━━ PROVIDED TEXT ━━
Sociological Methodology
- Discipline: Sociology
- Language: English
- Edited by: David Melamed and Mike Vuolo

Publication details
- History: 1969–present
- Publisher: SAGE Publications on behalf of the American Sociological Association
- Frequency: Annual
- Impact factor: 6.118 (2021)

Standard abbreviations
- ISO 4: Sociol. Methodol.

Indexing
- ISSN: 0081-1750 (print) 1467-9531 (web)
- LCCN: 68054940
- OCLC no.: 224478492

Links
- Journal homepage; Journal page at publisher's website; Online access; Online archive (issues since 1997); Online archive (all issues);

= Sociological Methodology =

Sociological Methodology is a biannual peer-reviewed academic journal that covers research methods in the field of sociology. The editors-in-chief are David Melamed and Mike Vuolo (The Ohio State University). It was established in 1969 and is currently published by SAGE Publications on behalf of the American Sociological Association.

== Abstracting and indexing ==
Sociological Methodology is abstracted and indexed in:

- Academic Search Premier
- Applied Social Sciences Index & Abstracts
- Biological Sciences Database
- Environmental Sciences & Pollution Management Database
- Current Index to Statistics
- EBSCO databases
- Ecology Abstracts
- International Bibliography of the Social Sciences
- Social Sciences Citation Index
- Social Services Abstracts
- Sociological Abstracts
- Worldwide Political Sciences Abstracts

According to the Journal Citation Reports, its 2021 impact factor is 6.118, ranking it 7th out of 148 journals in the category "Sociology".
━━━
━━ DATA FOR ANALYSIS ━━
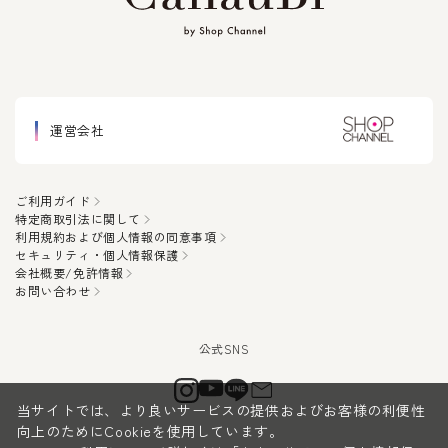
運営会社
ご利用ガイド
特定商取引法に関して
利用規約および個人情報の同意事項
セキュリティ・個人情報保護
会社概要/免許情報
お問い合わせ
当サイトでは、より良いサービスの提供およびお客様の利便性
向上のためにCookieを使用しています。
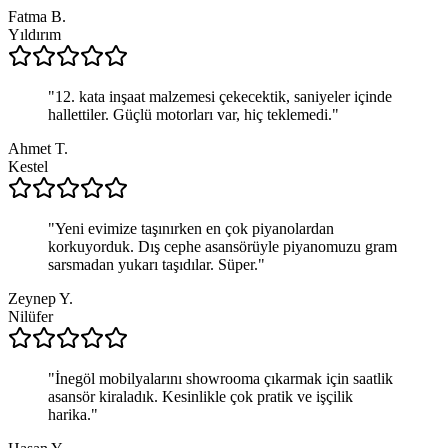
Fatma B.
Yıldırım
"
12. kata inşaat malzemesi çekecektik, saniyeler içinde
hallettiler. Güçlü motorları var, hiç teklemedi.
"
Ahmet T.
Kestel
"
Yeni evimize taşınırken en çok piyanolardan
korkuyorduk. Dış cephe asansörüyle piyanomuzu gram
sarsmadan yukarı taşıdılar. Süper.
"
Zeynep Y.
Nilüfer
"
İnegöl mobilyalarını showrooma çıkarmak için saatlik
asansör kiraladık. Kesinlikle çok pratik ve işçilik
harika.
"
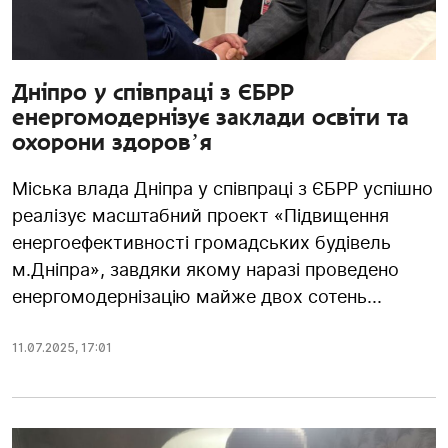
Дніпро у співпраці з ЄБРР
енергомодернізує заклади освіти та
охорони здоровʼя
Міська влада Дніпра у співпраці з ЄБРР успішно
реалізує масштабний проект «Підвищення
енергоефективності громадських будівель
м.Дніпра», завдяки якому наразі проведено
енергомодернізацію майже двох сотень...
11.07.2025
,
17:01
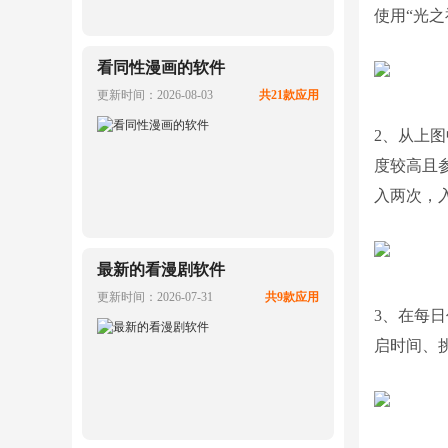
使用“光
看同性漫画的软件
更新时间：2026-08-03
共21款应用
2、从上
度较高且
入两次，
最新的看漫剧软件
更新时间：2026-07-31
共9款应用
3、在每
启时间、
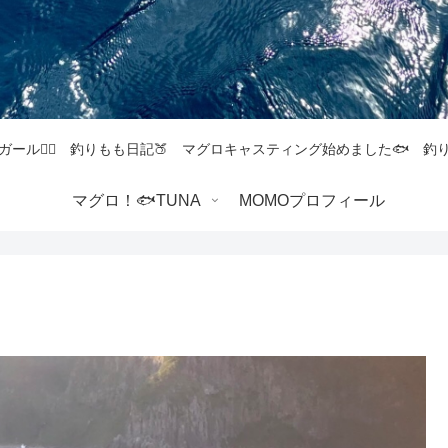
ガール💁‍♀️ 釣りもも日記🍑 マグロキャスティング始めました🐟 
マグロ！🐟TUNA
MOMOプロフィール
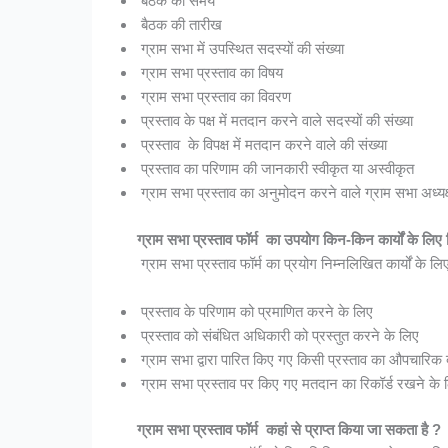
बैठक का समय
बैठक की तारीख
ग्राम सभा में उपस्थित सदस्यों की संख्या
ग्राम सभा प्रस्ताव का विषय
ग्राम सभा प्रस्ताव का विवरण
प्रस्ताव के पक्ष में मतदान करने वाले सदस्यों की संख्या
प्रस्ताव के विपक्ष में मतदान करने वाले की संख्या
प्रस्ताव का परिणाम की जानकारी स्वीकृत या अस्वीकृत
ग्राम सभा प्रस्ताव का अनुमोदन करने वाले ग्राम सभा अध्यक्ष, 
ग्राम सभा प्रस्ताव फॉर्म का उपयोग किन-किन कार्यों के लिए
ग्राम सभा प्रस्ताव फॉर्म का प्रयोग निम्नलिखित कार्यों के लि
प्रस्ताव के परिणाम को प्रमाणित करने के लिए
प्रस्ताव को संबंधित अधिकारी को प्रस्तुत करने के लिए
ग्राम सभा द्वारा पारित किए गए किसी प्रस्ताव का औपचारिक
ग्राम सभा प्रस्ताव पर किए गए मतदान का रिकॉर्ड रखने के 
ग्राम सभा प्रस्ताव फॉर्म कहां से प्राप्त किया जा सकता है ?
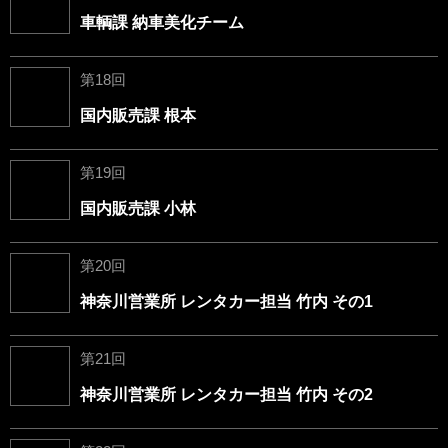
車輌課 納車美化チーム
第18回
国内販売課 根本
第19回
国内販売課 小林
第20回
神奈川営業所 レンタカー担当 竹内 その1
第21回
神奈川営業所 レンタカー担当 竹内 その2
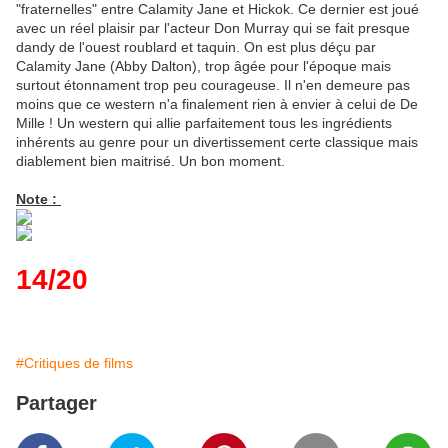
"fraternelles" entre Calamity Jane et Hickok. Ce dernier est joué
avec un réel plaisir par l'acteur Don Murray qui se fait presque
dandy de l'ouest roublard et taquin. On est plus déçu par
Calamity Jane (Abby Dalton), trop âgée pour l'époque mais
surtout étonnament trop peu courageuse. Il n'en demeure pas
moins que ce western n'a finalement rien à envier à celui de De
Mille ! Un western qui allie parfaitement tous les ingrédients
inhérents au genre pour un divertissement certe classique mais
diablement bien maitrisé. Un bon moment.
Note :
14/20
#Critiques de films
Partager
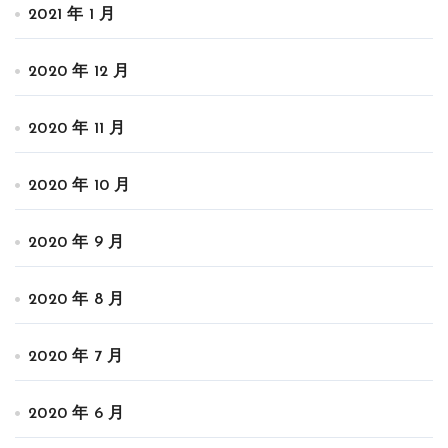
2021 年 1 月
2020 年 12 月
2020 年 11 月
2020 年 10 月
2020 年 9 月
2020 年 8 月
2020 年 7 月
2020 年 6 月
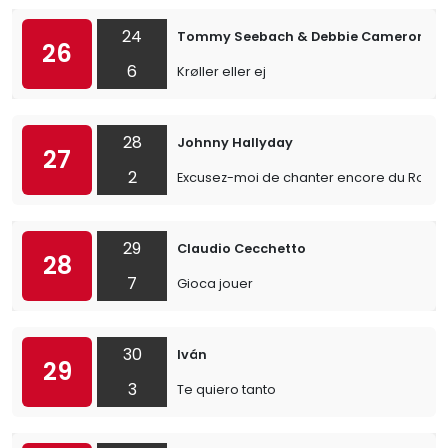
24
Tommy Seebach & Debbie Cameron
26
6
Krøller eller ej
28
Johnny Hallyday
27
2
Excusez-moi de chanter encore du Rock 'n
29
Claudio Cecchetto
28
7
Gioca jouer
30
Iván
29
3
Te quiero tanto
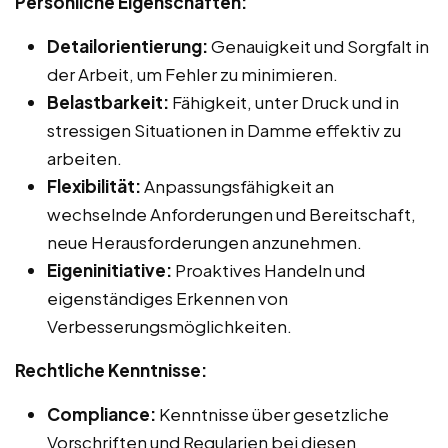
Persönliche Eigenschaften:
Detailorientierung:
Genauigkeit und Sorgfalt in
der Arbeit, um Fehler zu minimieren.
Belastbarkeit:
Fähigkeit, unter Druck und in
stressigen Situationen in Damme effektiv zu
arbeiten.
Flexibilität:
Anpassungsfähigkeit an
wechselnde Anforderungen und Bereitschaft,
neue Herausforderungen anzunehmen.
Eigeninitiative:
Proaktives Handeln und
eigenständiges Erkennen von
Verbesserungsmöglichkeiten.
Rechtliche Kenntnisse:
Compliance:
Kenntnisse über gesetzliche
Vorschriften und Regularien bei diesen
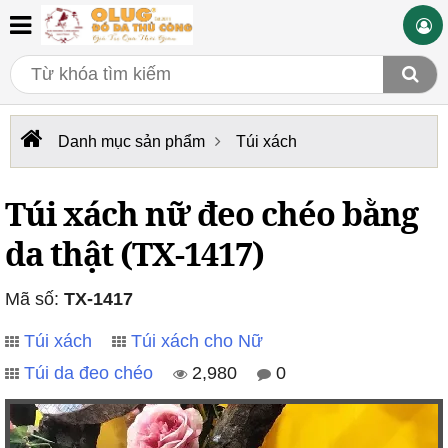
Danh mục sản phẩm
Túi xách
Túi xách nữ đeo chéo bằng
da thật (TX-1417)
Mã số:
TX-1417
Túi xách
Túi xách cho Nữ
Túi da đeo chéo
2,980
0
━━━
━━ DATA FOR ANALYSIS ━━
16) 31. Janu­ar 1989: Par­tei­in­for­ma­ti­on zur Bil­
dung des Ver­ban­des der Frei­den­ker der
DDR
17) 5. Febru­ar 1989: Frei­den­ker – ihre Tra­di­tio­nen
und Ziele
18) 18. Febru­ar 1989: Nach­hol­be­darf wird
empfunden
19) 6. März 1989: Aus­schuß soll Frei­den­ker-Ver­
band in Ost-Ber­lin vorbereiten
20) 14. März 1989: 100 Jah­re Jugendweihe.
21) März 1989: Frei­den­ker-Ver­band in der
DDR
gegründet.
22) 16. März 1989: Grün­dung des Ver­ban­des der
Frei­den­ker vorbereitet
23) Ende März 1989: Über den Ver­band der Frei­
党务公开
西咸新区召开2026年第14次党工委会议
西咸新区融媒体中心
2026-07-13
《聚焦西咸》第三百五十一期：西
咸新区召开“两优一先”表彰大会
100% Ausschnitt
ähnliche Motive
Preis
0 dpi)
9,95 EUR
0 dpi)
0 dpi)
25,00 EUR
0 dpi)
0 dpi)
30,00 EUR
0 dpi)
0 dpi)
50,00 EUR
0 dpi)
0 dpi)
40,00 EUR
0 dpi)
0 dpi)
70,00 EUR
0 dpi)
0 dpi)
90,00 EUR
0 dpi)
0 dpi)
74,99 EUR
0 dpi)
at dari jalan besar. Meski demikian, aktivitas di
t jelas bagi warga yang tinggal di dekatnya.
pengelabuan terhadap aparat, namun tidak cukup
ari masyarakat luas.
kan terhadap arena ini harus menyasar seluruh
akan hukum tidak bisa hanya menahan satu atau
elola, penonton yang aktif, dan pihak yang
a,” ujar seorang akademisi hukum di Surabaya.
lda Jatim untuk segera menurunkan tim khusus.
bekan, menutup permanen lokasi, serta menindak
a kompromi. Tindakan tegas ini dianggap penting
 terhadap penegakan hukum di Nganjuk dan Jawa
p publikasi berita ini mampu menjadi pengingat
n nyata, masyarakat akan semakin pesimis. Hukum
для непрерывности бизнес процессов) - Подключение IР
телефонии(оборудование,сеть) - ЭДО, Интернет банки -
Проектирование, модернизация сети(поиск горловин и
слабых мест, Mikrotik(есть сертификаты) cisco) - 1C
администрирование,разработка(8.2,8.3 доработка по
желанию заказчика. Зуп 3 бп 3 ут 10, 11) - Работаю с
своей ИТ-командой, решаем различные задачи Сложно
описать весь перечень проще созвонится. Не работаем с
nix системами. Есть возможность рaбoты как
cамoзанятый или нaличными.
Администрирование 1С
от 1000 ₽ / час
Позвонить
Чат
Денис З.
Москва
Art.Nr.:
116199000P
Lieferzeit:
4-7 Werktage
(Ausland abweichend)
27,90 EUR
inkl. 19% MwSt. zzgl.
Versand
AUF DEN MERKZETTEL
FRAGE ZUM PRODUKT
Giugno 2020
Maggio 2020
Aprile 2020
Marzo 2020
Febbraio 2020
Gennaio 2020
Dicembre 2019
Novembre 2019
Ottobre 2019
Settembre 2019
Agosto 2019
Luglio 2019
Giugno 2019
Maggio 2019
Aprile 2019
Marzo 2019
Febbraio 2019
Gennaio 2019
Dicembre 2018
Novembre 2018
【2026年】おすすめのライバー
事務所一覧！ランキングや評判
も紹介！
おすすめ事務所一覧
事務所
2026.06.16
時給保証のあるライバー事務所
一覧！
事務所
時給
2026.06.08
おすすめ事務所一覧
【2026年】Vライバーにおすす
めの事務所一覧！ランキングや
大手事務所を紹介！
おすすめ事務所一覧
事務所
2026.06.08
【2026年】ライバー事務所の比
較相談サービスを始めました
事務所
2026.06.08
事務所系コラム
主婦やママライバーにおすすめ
━━━
━━ DATA FOR ANALYSIS ━━
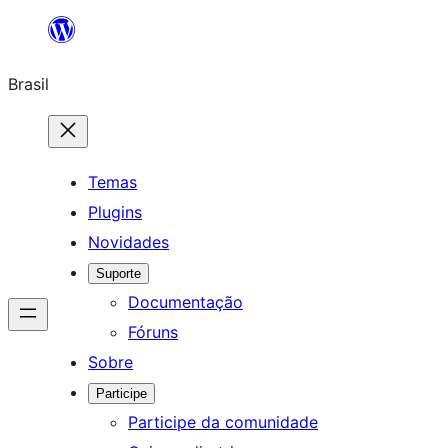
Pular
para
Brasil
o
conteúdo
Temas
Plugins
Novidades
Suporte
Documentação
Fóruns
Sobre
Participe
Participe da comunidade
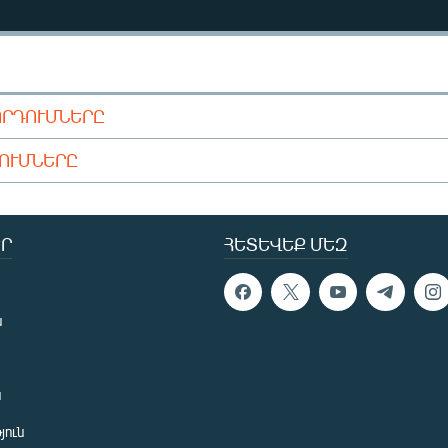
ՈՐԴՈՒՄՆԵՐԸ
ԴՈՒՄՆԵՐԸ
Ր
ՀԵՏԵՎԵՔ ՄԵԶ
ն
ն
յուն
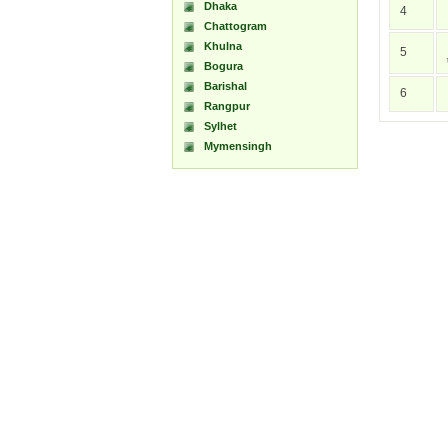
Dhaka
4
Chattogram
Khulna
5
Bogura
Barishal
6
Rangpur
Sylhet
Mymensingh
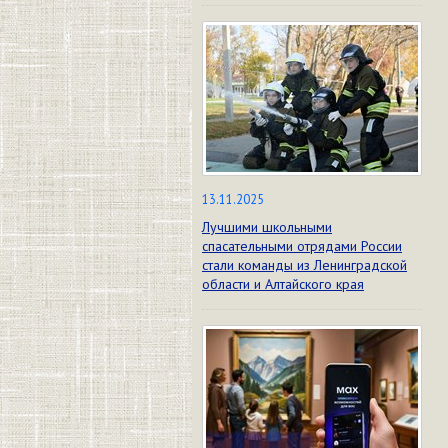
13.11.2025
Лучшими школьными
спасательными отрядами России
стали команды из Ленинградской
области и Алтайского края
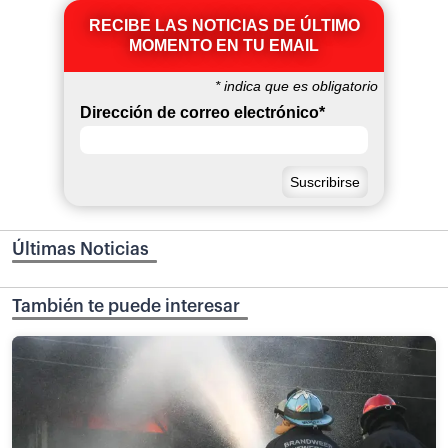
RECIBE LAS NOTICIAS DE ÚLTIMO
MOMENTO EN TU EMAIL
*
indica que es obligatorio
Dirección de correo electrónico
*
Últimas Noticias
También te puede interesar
━━━
> _EXERCISES TO COMPLETE_
[1] From the text on Sociological Methodology, write out the part that opens with the words containing "Publication details" and closes with "4: Sociol. Methodol.".
[2] Do the following statements agree with the text on Sociological Methodology? Answer yes or no for each and quote the words of the text that decide it.
(a) The journal was established in 1969.
(b) The American Sociological Association itself publishes the journal.
(c) Its 2021 impact factor ranks it 7th out of 148 journals in the category "Sociology".

> _RESPONSES BY ITEM NUMBER_
[1]
Publication details
- History: 1969–present
- Publisher: SAGE Publications on behalf of the American Sociological Association
- Frequency: Annual
- Impact factor: 6.118 (2021)

Standard abbreviations
- ISO 4: Sociol. Methodol.

[2]
(a) Yes: "It was established in 1969"
(b) No: "is currently published by SAGE Publications on behalf of the American Sociological Association"
(c) Yes: "ranking it 7th out of 148 journals in the category "Sociology""